The Los Angeles Unified School District has announced the country’s most ambitious coronavirus testing and contact tracing plan. It would apply to 700,000 students, according to Superintendent Austin Beutner’s office.
Beutner says this effort will help prepare for the eventual return to in-person classes. Distance learning will still happen this fall.
Beutner says because this is a pilot program, there are a lot of issues to prepare for: “Labs may have issues, test results might be late. Students or staff might be absent on the day of testing at a school, where contact tracing efforts might not reach every family. But if it works, it can be a model for other school districts and communities across the country.”

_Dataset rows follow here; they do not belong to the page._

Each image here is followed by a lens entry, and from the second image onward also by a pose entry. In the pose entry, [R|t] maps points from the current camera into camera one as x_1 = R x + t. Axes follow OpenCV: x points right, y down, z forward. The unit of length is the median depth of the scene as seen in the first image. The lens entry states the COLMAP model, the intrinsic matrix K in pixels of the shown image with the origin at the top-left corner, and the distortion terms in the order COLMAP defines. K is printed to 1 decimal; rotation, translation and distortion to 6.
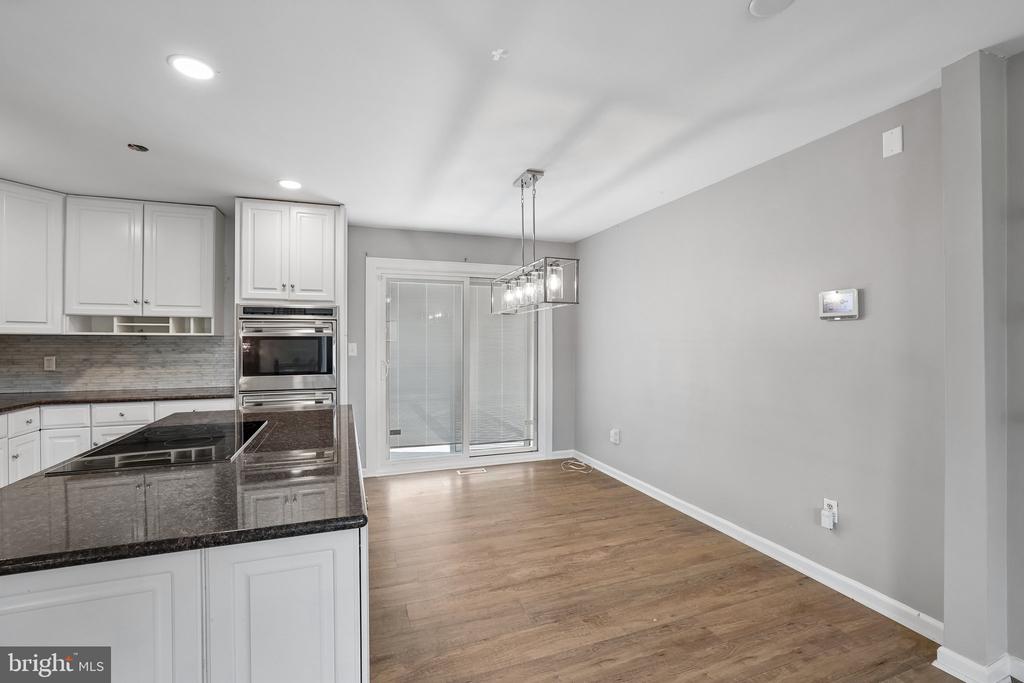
lens RADIAL K [[442.6, 0, 507.0], [0, 442.6, 341.0], [0, 0, 1]] dist [-0.045871, 0.017358]
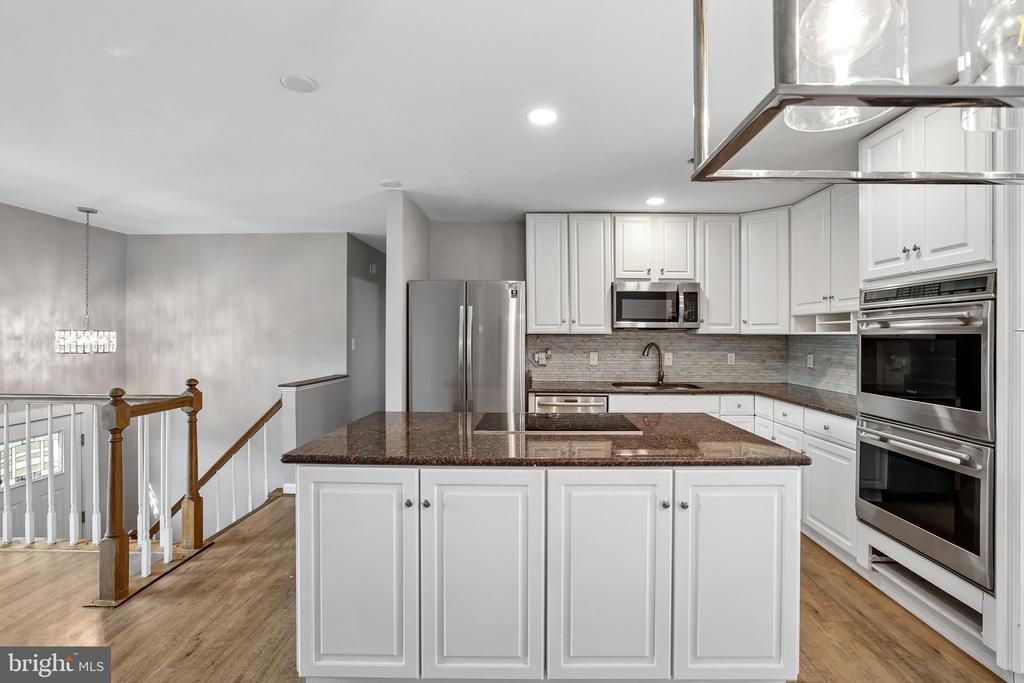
lens RADIAL K [[445.9, 0, 524.1], [0, 445.9, 336.8], [0, 0, 1]] dist [-0.025998, 0.000198]
pose [[-0.350220, -0.002848, -0.936663, 0.231392], [-0.006762, 0.999977, -0.000512, -0.003723], [0.936643, 0.006154, -0.350231, 0.706266]]
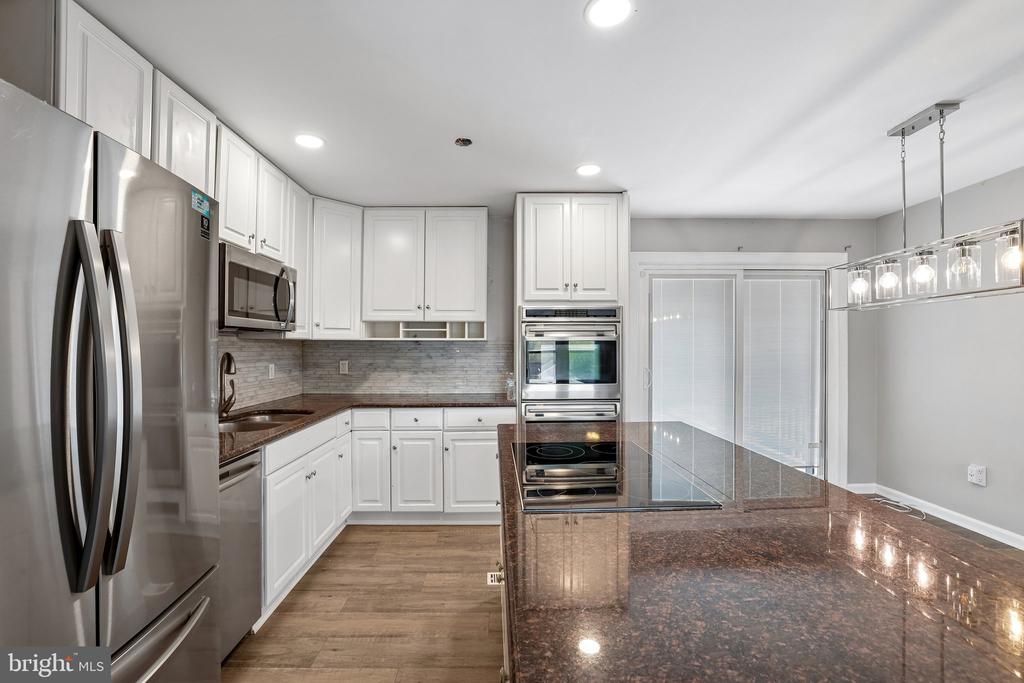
lens RADIAL K [[439.6, 0, 494.9], [0, 439.6, 342.7], [0, 0, 1]] dist [-0.028616, 0.000689]
pose [[0.945458, -0.004742, -0.325708, -0.346715], [0.002566, 0.999971, -0.007110, -0.000568], [0.325733, 0.005886, 0.945444, 0.085847]]
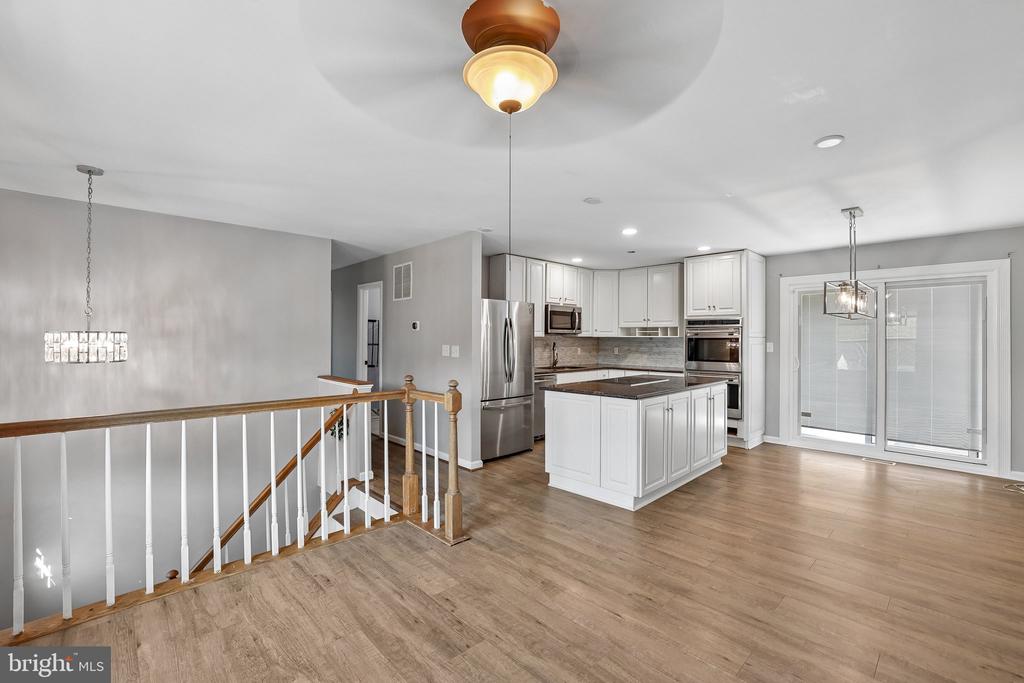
lens RADIAL K [[442.6, 0, 507.0], [0, 442.6, 341.0], [0, 0, 1]] dist [-0.045871, 0.017358]
pose [[0.405865, 0.005709, -0.913915, 0.665060], [-0.004525, 0.999981, 0.004238, -0.002533], [0.913922, 0.002415, 0.405883, -0.345258]]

LA Times education reporter Howard Blume tells KCRW, “Statewide, you know we have a big problem with having enough tests and getting the results back quickly. So they’ve [LAUSD] tried to deal with the architecture of that. They have a couple of labs lined up to provide tests and to also process the tests. Because a test is a snapshot in time. And if you don’t get results back quickly from a test, it actually has limited value.”
Blume says LAUSD is trying to have its own staff do both testing and contact tracing. “Contact tracing will be carried out in part by bus drivers, as it turns out. Because they are not driving buses with school children. And now I guess they’ll have to be trained to be contact tracers. So there are a lot of people who are taking on new roles.”
He says this is a major public health exercise that the district is not familiar with. “Learning as we go, as we say.”